In the past, I tried to schedule my parental visiting outside of any possible harvest events but, every summer, since I moved to Oregon, my Mother has made numerous attempts to get me to “drive out Hwy 26” in search of fresh produce farms. In self-defense, I have avoided any ventures that would take me beyond the Cornelius Pass Road Exit. However, I now had a part time job in a retail nursery that required me to go as far as the Glencoe Road off-ramp.
So, after spending six hours at the inferno that I call my job, I drove on out Helvetia way and followed the 'happy peach face' signs (about 100 of 'em) to the old Upper Eiger Sanction U-Pick Orchard. By now it's about 3:00-3:30ish, the sun is hovering directly over the treeless parking area, and the thermometer holding steady at 103° F.
I see a sign that tells me that, for only 10 cents more a pound, nobody will ever know “I” didn't pick them (too clever). Bad news--the farmer lady tells me they are out of the already picked peaches and it was "just too darn hot” to go out again... Fine, I'll save 10 cents a pound! (like I’m going for a couple of bushels/pecks/whatever.. and the savings would be phenomenal!).
Trying hard to look like a native Pollyanna, I grab 2 pails and ask where the good red ones are. "Oh, that'll be in row 11" says the nice lady "but you may have to walk down a ways to find the ripe ones...”
Row 11--not bad. Of course there is enough space between each row to land a 747...but hey, it's downhill so off I go! Valda Ree, Valda Rah!! All alone, I felt at one with the mountain...
By about row 8 the yellow ones were looking pretty good, but Mom wants "the nice red ones like we used to get on the Snake River". At last, row 11. "Down a ways" was quite a ways-- and definitely down--we're talking Riicolaaaahhh!
Since I expected warm weather, I was smart and wore my rubber thongs. Going downhill with sweaty feet tends to get those toe things going in a pronounced sawing motion...but finally I come upon ripe red peaches.
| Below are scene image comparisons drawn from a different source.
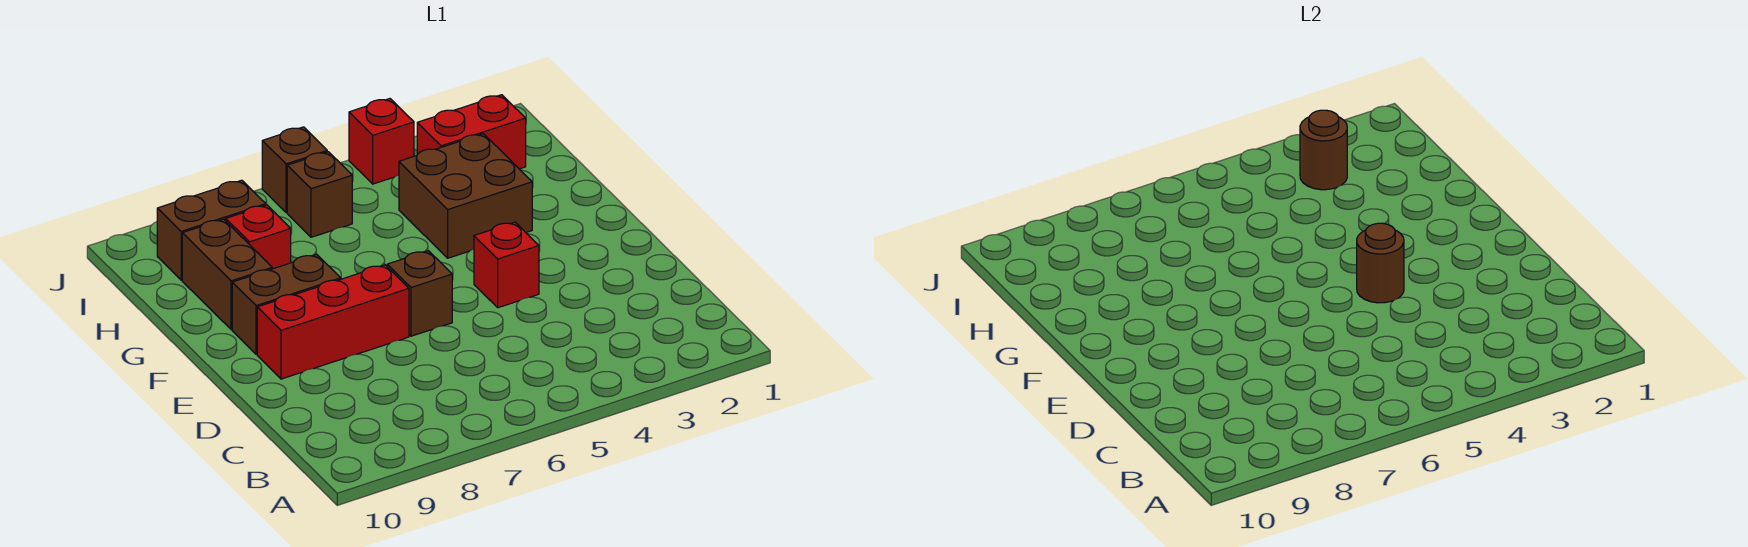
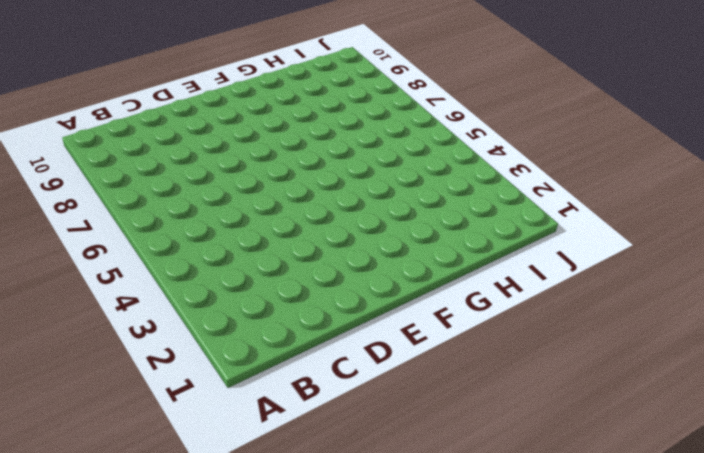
none -> red brick E4 level 1
none -> brown brick E6 level 1
none -> red brick E7:E9 level 1

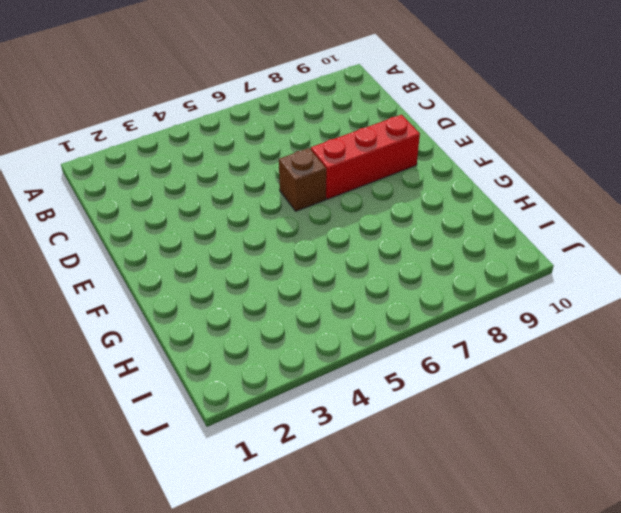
none -> red brick E4 level 1
none -> brown brick F8:F9 level 1
none -> brown brick G3:H4 level 1

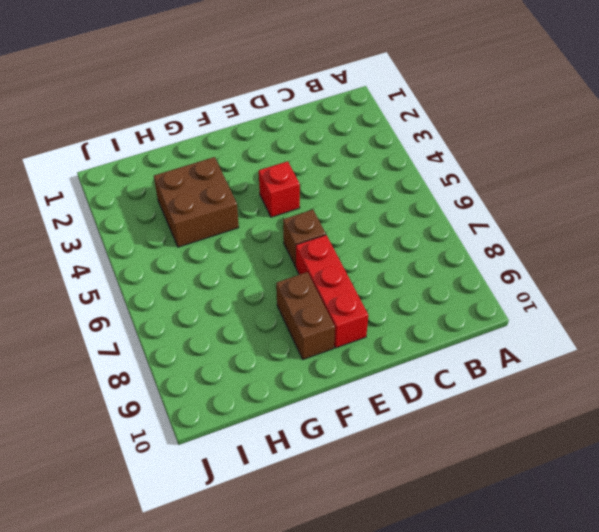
none -> brown brick G9:H9 level 1
none -> red brick H8 level 1
none -> red brick I2:I3 level 1

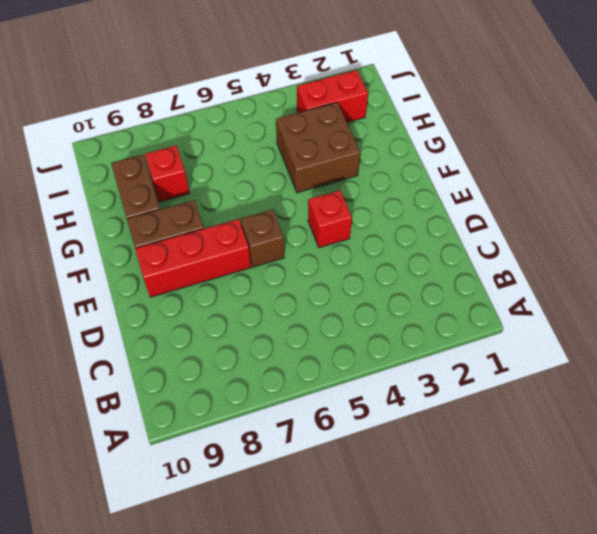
none -> brown brick I6 level 1
none -> brown brick I8:I9 level 1
none -> red brick J4 level 1

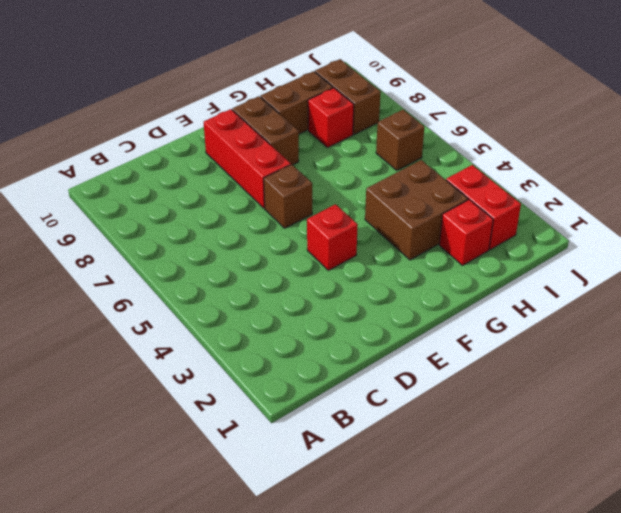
red brick H2 level 1 -> red brick J4 level 1
none -> brown brick J6 level 1
none -> brown round brick E4 level 2
none -> brown round brick I3 level 2

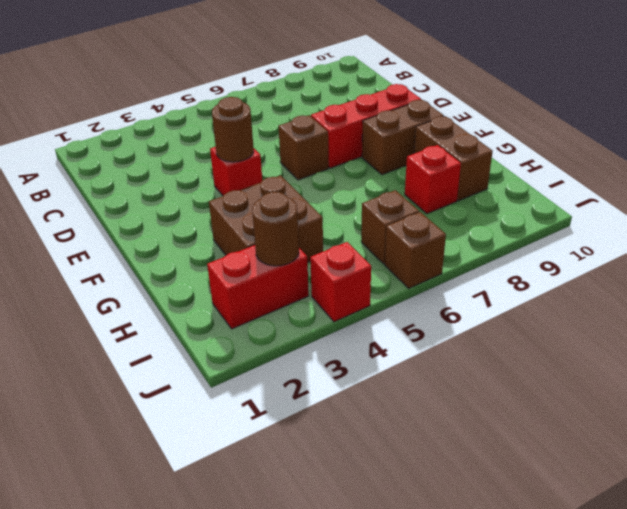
none -> brown brick I8:I9 level 1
(I’m all alone and where, I stop to wonder, are all those hale and hearty folks that are always bragging about the trailers and flatcars they once filled at some Pick-a-thon? Off to the National Pick-off sno doubt)
Now, I'm not planning on "putting up" any, so I try to carefully pick varied stages of ripeness so they won't all rot on the same day. The ground was covered with fallen or dropped (and decomposing) peaches—in all stages beyond ripeness. Managing carefully to step on each oozing orb, I slid and thrashed my way through tree after tree in my process of ideal selection until I could carry no more.
So, with my full pails, slightly heavier than I thought it would be, and my toes oozing with peach I start back up Row 11. After only two decompression stops and a couple embarrassing episodes of wasp dancing (they seemed particularly fond of my feet), I finally reached the shady sanctuary of the weigh-in shed.
I was incapable of speech due to what I believe was oxygen deficiency. With the exception of my strangled wheezing, I watched silently, as the farm lady dumped my haul onto the scale. I was amazed! Who'd have thought you could fit 40 lbs. in two of those buckets?! Sure it was a little heavy on the ascent but, for the buck and a half I saved, it was all worthwhile!
Mom, of course, was thrilled. That it was the hottest day of the year only seemed to add to her delight. While I’m running cold water over my head in the kitchen sink, to stave off the effects of heat stroke, she hollers, "Did you see any corn while you were out there?"
Teeth clenched, I thought, but did not add, “No, but I saw a great wheat field so I came back to hook up the combine...bread tastes so much better when U-mill your own flour! I'll just grab the spade in case I run across a U-Dig potato patch on the way back out. Hey, come to think of it, fresh coconut sounds good, too...and how about some of that great clover honey, while I’m at it?!”